Hey Daniel, don’t have time for a proper reply right now but am interested in talking about this at some point soon. I’m currently in UK Civil Service and will be trying to speak to people in their Office for AI at some point soon to get a feel for what’s going on there, perhaps plant some seeds of concern. I think some similar things apply.
Comment
Sure, I’d be happy to talk. Note that I am nowhere near the best person to talk to about this; there are plenty of people who actually work at an AI project, who actually talk to AI scientists regularly, etc.

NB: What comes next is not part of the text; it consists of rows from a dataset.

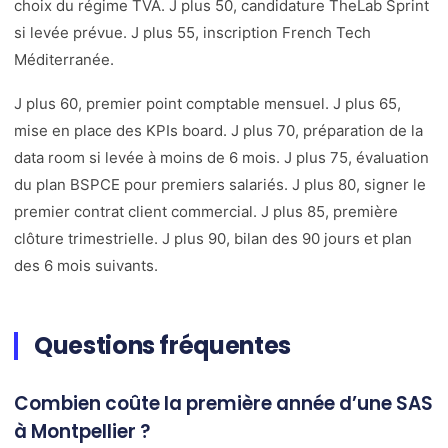
choix du régime TVA. J plus 50, candidature TheLab Sprint
si levée prévue. J plus 55, inscription French Tech
Méditerranée.
J plus 60, premier point comptable mensuel. J plus 65,
mise en place des KPIs board. J plus 70, préparation de la
data room si levée à moins de 6 mois. J plus 75, évaluation
du plan BSPCE pour premiers salariés. J plus 80, signer le
premier contrat client commercial. J plus 85, première
clôture trimestrielle. J plus 90, bilan des 90 jours et plan
des 6 mois suivants.
Questions fréquentes
Combien coûte la première année d’une SAS
à Montpellier ?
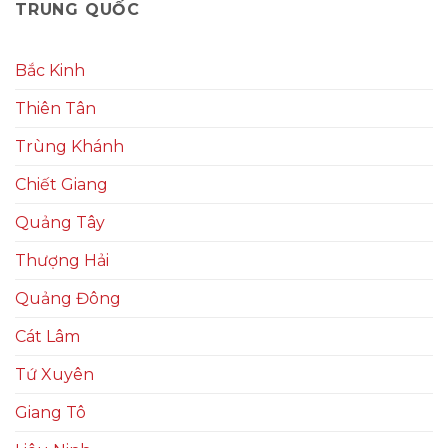
TRUNG QUỐC
Bắc Kinh
Thiên Tân
Trùng Khánh
Chiết Giang
Quảng Tây
Thượng Hải
Quảng Đông
Cát Lâm
Tứ Xuyên
Giang Tô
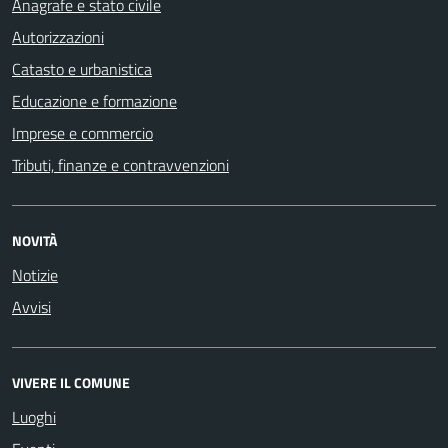
Anagrafe e stato civile
Autorizzazioni
Catasto e urbanistica
Educazione e formazione
Imprese e commercio
Tributi, finanze e contravvenzioni
NOVITÀ
Notizie
Avvisi
VIVERE IL COMUNE
Luoghi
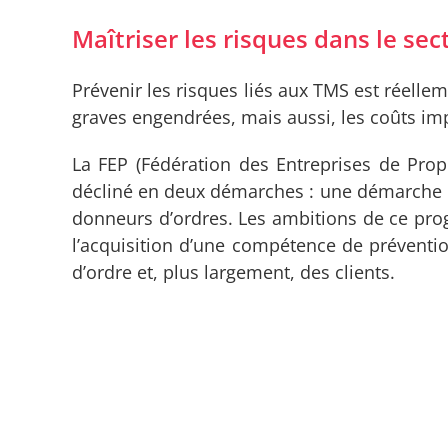
Maîtriser les risques dans le sec
Prévenir les risques liés aux TMS est réell
graves engendrées, mais aussi, les coûts imp
La FEP (Fédération des Entreprises de Pro
décliné en deux démarches : une démarche d
donneurs d’ordres. Les ambitions de ce pr
l’acquisition d’une compétence de préventio
d’ordre et, plus largement, des clients.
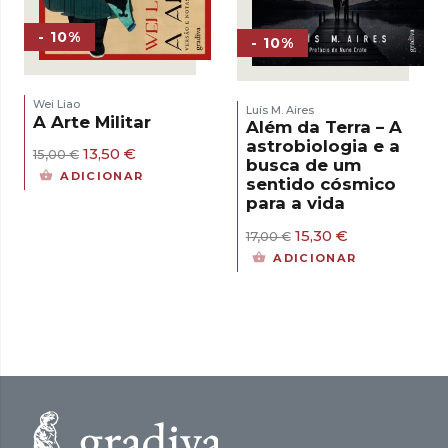
- 10%
- 10%
Wei Liao
Luís M. Aires
A Arte Militar
Além da Terra – A
astrobiologia e a
O
O
13,50
€
15,00
€
busca de um
preço
preço
ADICIONAR
sentido cósmico
original
atual
para a vida
era:
é:
15,00 €.
13,50 €.
O
O
15,30
€
17,00
€
preço
preço
ADICIONAR
original
atual
era:
é:
17,00 €.
15,30 €.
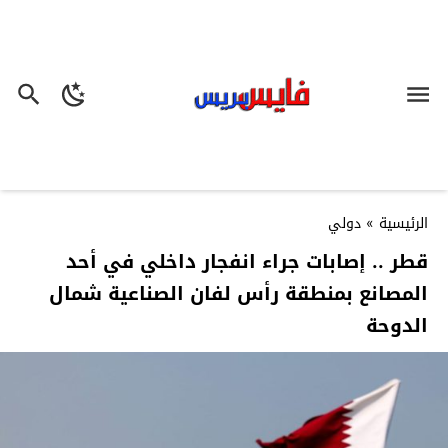
الرئيسية
»
دولي
قطر .. إصابات جراء انفجار داخلي في أحد
المصانع بمنطقة رأس لفان الصناعية شمال
الدوحة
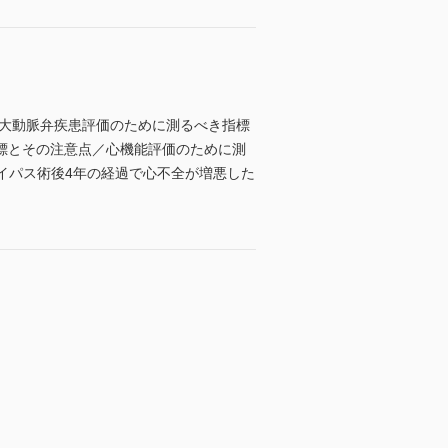
．大動脈弁疾患評価のために測るべき指標
標とその注意点／心機能評価のために測
イパス術後4年の経過で心不全が増悪した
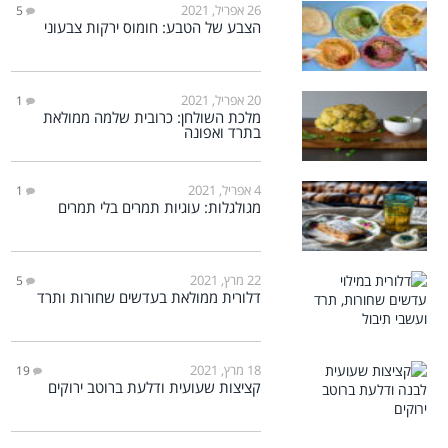
26 אפריל, 2021
5
הצבע של הטבע: חומוס ירקות צבעוני
20 אפריל, 2021
1
מלכת השולחן: כרובית שלמה ממולאת
בתרד ואפונה
4 אפריל, 2021
1
מגולגלות: עוגיות תמרים בלי תמרים
22 מרץ, 2021
5
דלורית ממולאת בעדשים שחורות ותרד
18 מרץ, 2021
19
קציצות שעועית ודלעת ברוטב ירוקים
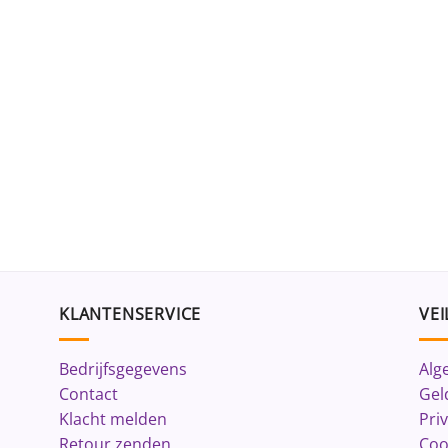
KLANTENSERVICE
VEI
Bedrijfsgegevens
Alg
Contact
Gel
Klacht melden
Pri
Retour zenden
Coo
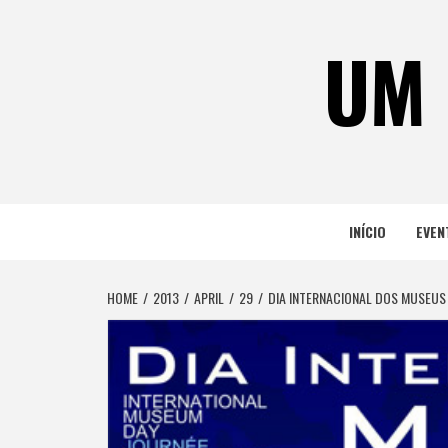
Skip
to
UM 
content
INÍCIO
EVEN
HOME
2013
APRIL
29
DIA INTERNACIONAL DOS MUSEUS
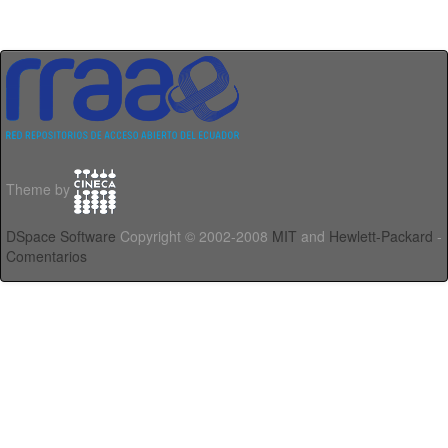
Theme by
DSpace Software
Copyright © 2002-2008
MIT
and
Hewlett-Packard
-
Comentarios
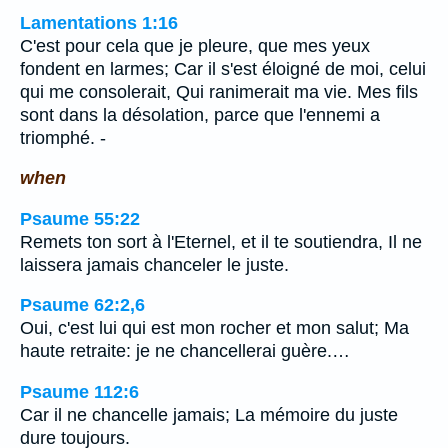
Lamentations 1:16
C'est pour cela que je pleure, que mes yeux
fondent en larmes; Car il s'est éloigné de moi, celui
qui me consolerait, Qui ranimerait ma vie. Mes fils
sont dans la désolation, parce que l'ennemi a
triomphé. -
when
Psaume 55:22
Remets ton sort à l'Eternel, et il te soutiendra, Il ne
laissera jamais chanceler le juste.
Psaume 62:2,6
Oui, c'est lui qui est mon rocher et mon salut; Ma
haute retraite: je ne chancellerai guère.…
Psaume 112:6
Car il ne chancelle jamais; La mémoire du juste
dure toujours.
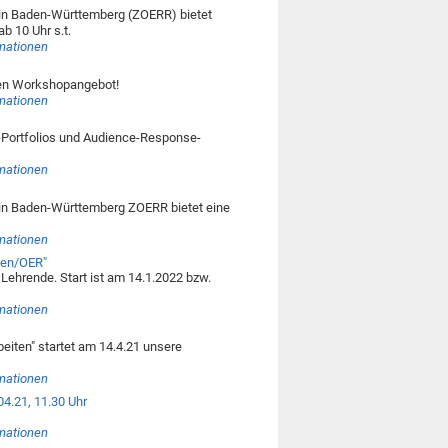
in Baden-Württemberg (ZOERR) bietet
b 10 Uhr s.t.
rmationen
nden Workshopangebot!
rmationen
-Portfolios und Audience-Response-
rmationen
in Baden-Württemberg ZOERR bietet eine
rmationen
lien/OER"
Lehrende. Start ist am 14.1.2022 bzw.
rmationen
beiten" startet am 14.4.21 unsere
rmationen
04.21, 11.30 Uhr
rmationen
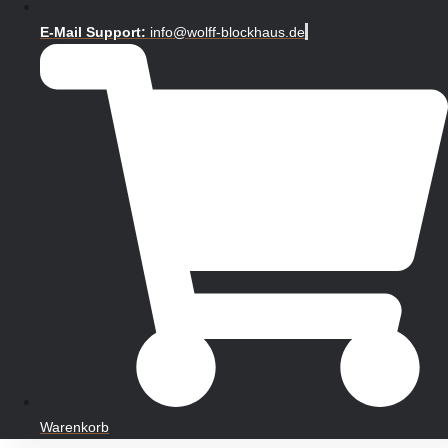
E-Mail Support:
info@wolff-blockhaus.de
Warenkorb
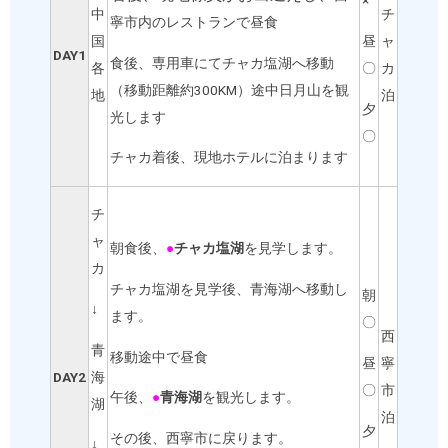
×
中
チ
寧市内のレストランで昼食
国
ャ
昼
DAY1
食後、専用車にてチャカ塩湖へ移動
各
カ
〇
（移動距離約300KM）途中日月山を観
地
泊
夕
光します
〇
チャカ着後、現地ホテルに泊まります
チ
ャ
朝食後、
●
チャカ塩湖
を見学します。
カ
チャカ塩湖を見学後、青海湖へ移動し
朝
↓
ます。
〇
西
青
移動途中で昼食
寧
昼
海
DAY2
市
〇
午後、
●
青海湖
を観光します。
湖
泊
夕
その後、西寧市に戻ります。
↓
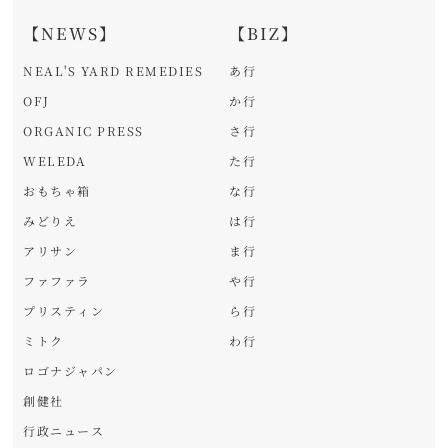
【NEWS】
【BIZ】
NEAL'S YARD REMEDIES
あ行
OFJ
か行
ORGANIC PRESS
さ行
WELEDA
た行
おもちゃ箱
な行
みどりえ
は行
アリサン
ま行
ファファラ
や行
プリスティン
ら行
ミトク
わ行
ロゴナジャパン
創健社
行政ニュース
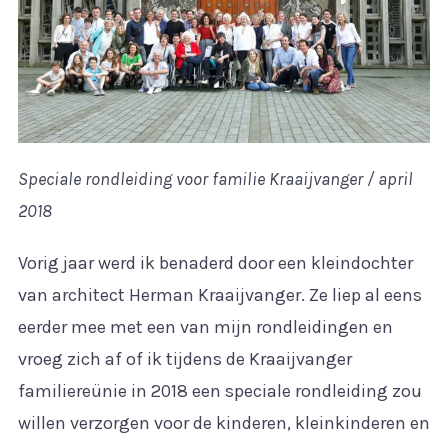
Speciale rondleiding voor familie Kraaijvanger / april
2018
Vorig jaar werd ik benaderd door een kleindochter
van architect Herman Kraaijvanger. Ze liep al eens
eerder mee met een van mijn rondleidingen en
vroeg zich af of ik tijdens de Kraaijvanger
familiereünie in 2018 een speciale rondleiding zou
willen verzorgen voor de kinderen, kleinkinderen en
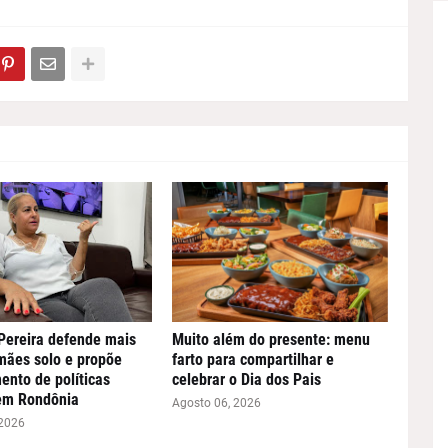
Pereira defende mais
Muito além do presente: menu
mães solo e propõe
farto para compartilhar e
ento de políticas
celebrar o Dia dos Pais
em Rondônia
Agosto 06, 2026
 2026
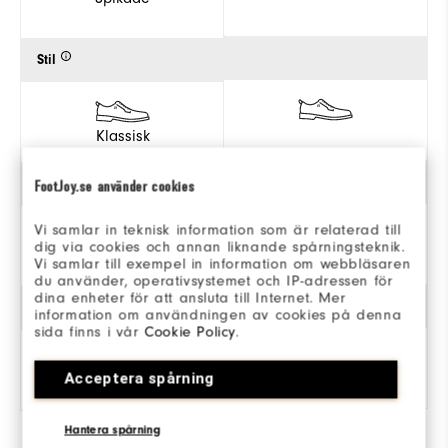
Stil
Klassisk
Stabilitet
FootJoy.se använder cookies
Vi samlar in teknisk information som är relaterad till
Support
dig via cookies och annan liknande spårningsteknik.
Vi samlar till exempel in information om webbläsaren
du använder, operativsystemet och IP-adressen för
dina enheter för att ansluta till Internet. Mer
Dämpning
information om användningen av cookies på denna
sida finns i vår
Cookie Policy
.
Medel
Acceptera spårning
Hantera spårning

Planned summary for the Alignment Newsletter:
Comment
Sounds good. Thanks! My current opinion is basically not that different from yours.
Comment
Thanks for the thoughtful pushback! It was in anticipation of comments like this that I put hedging language in like "it think" and "perhaps." My replies: This seems a bit like writing the bottom line first?> Like, AI fears in our community have come about because of particular arguments. If those arguments don’t apply, I don’t see why one should strongly assume that AI is to be feared, outside of having written the bottom line first.1. Past experience has shown that even when particular AI risk arguments don’t apply, often an AI design is still risky, we just haven’t thought of the reasons why yet. So we should make a pessimistic meta-induction and conclude that even if our standard arguments for risk don’t apply, the system might still be risky—we should think more about it. 2. I intended those two "perhaps..." statements to be things the person says, not necessarily things that are true. So yeah, maybe they say the standard arguments don’t apply. But maybe they are wrong. People are great at rationalizing, coming up with reasons to get to the conclusion they wanted. If the conclusion they want is "We finally did it and made a super powerful impressive AI, come on come on let’s take it for a spin!" then it’ll be easy to fool yourself into thinking your architecture is sufficiently different as to not be problematic, even when your architecture is just a special case of the architecture in the standard arguments. Points 1 and 2 are each individually sufficient to vindicate my claims, I think.
Comment
Comment
Though the world this points at is pretty scary (a powerful AI system ready to go, only held back by the implementors buying safety concerns), the intervention does seem cheap and good. I wonder whether 1 will be easy. I think it relies on the first AI systems being made by one of a small selection of easily-identifiable orgs
Comment
Comment
Comment
Interesting. I’d love to hear more about the sorts of worlds conditioned on in your (b). For my part, the worlds I described in the original post seem both the most likely and also not completely hopeless—maybe with a month of extra effort we can actually come up with a solution, or else a convincing argument that we need another month, etc. Or maybe we already have a mostly-working solution by the time The Talk happens and with another month we can iron out the bugs.
Comment
I just wanted to say that this is a good question, but I’m not sure I know the answer yet. Worlds that appear most often in my musings (but I’m not sure they’re likely enough to count) are:
an aligned group getting a decisive strategic advantage
safety concerns being clearly demonstrated and part of mainstream AI research
Perhaps general reasoning about agents and intelligence improves, and we can apply these techniques to AI designs
Perhaps things contiguous with alignment concerns cause failures in capable AI systems early on
A more alignable paradigm overtaking ML
This seems like a fantasy
Could be because ML gets bottlenecked or a different approach makes rapid progress
Comment
Thanks, that was an illuminating answer. I feel like those three worlds are decently likely, but that if those worlds occur purchasing additional expected utility in them will be hard, precisely because things will be so much easier. For example, if safety concerns are part of mainstream AI research, then safety research won’t be neglected anymore.
Comment
You can purchase additional EU by pumping up their probability as well EDIT: I know I originally said to condition on these worlds, but I guess that’s not what I actually do. Instead, I think I condition on not-doomed worlds
Comment
Ah, that sounds much better to me. Yeah, maybe the cheapest EU lies in trying to make these worlds more likely. I doubt we have much control over which paradigms overtake ML, and I think that the intervention I’m proposing might help make the first and second kinds of world more likely (because maybe with a month of extra time to analyze their system, the relevant people will become convinced that the problem is real)